Берт предпочел не реагировать на последнее замечание – для человека, деклалирующего свое невежество, Ингер Стов была слишком хорошо осведомлена о делах Экуменической – Всемирной – Церкви.
– Но не мирян, – уточнил Берт.
– Но не мирян, – охотно подтвердила Ингер. – Миряне слишком заинтересованы в своем общественном рейтинге, положении в обществе и прочая, чтобы можно было с убедительной достоверностью определить, где в их желании служить обществу с благословения церкви искреннее желание, а где самолюбование, желание самоутвердиться в самых разных ситуациях и за счет самых разных людей и причин, и так далее, и тому подобное. Человеческая душа потемки, и я скорей поставлю на то, что человек, спасший другому жизнь с риском для собственной, сделал это, чтобы доказать себе, какой он замечательный, мужественный и этически продвинутый, чем действительно думая о спасении ближнего. Подобное самоутверждение устанавливает зависимость посильней никотина и опиатов, если мне будет позволена такая циничность. При этом одним из важнейших симулянтов этой самой зависимости является видимая бескорыстность совершаемого действия. А вот клерики такого замечательного бонуса лишены. Они вынуждены жить в веригах этого их кодекса или канона. Таким образом устранен и сильнейший стимулятор. Остается только долг, которому приходится иногда следовать без каких-либо стимулов, поощрений и чего там еще… что там еще бихевиористы поминают при каждом удобном случае. Поэтому я и настаиваю на изоляции от рассказов о подвигах простых людей, отправляющихся куда-то там и живущих вроде как во имя других, а предлагаю чуть пристальней рассмотреть клериков. Итак, есть примеры благородного и бескорыстного служения другим, основанного на долге?

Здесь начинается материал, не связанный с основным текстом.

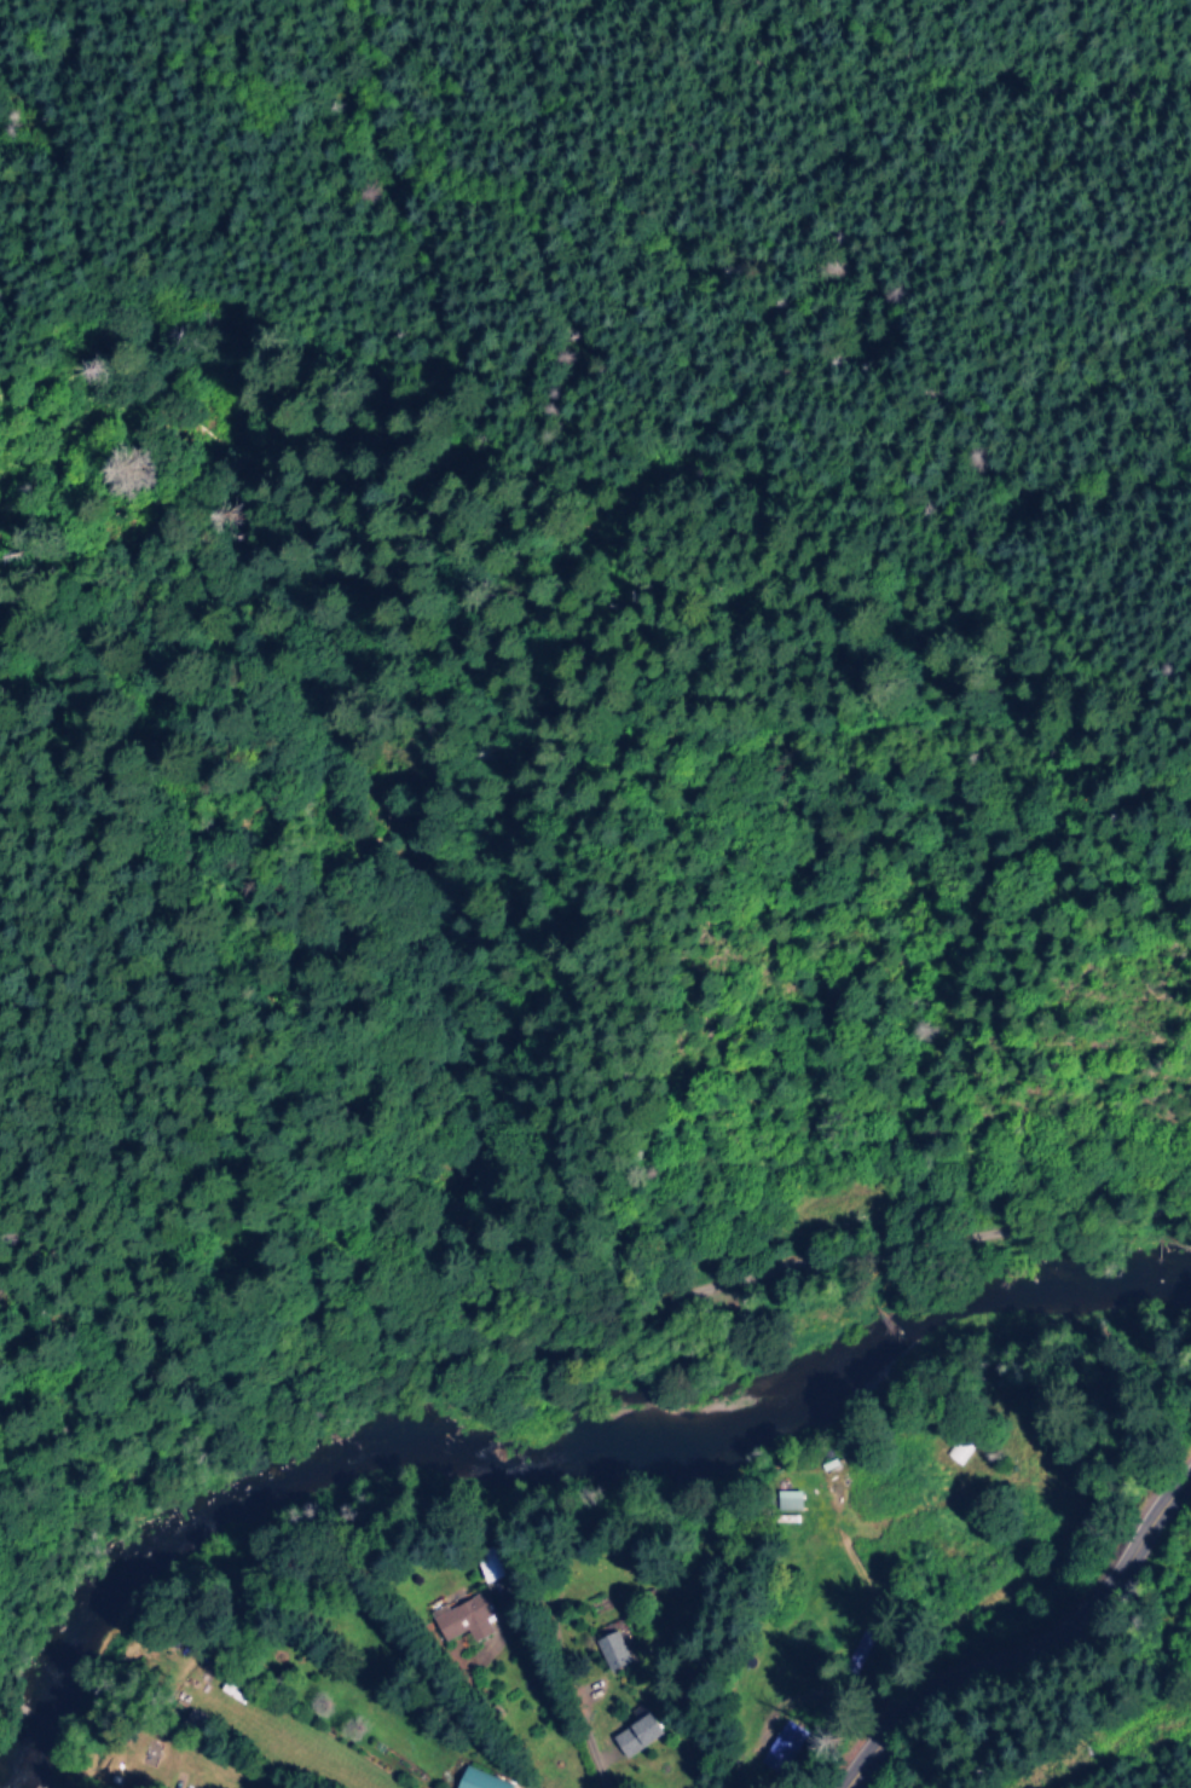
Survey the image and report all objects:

Берт отодвинул бокал и грузно оперся локтями о стол. Он задумчиво изучал пальцы, прикидывал, что взбрело Ингер и зачем ей это нужно.
– И разумеется, предпочтительно делать это на примере людей, живущих в Африке, – уточнил он.
– Можете заглянуть в Полинезию, Центральную и Южную Азию, север Южной Америки. Там тоже большой простор для подвижничества. Мог бы быть. Я предполагаю, впрочем, что вы не особо знакомы с этими регионами.
– Я слышал истории о священниках, погибших, спасая людей во время стихийных бедствий. Наверняка вы тоже со многими знакомы.
– Мы не говорим об экстремальных ситуациях. Там совершенно особая психология и даже биохимия и физиология, если позволите. Я настаиваю на примерах, показывающих, что человек изо дня в день, из года в год готов служить в ужасных условиях в полном соответствии с заветами церкви.
Берт поднял на Ингер глаза. Она сидела, откинувшись назад, держала бокал за ножку, смотрела прямо на Берта, как ей было характерно – прямо, мигая очень редко, не улыбаясь, не хмурясь – и маска, которая у нее была вместо лица, не выглядела бесстрастной; безразличной – да, но страсти под ней бушевали.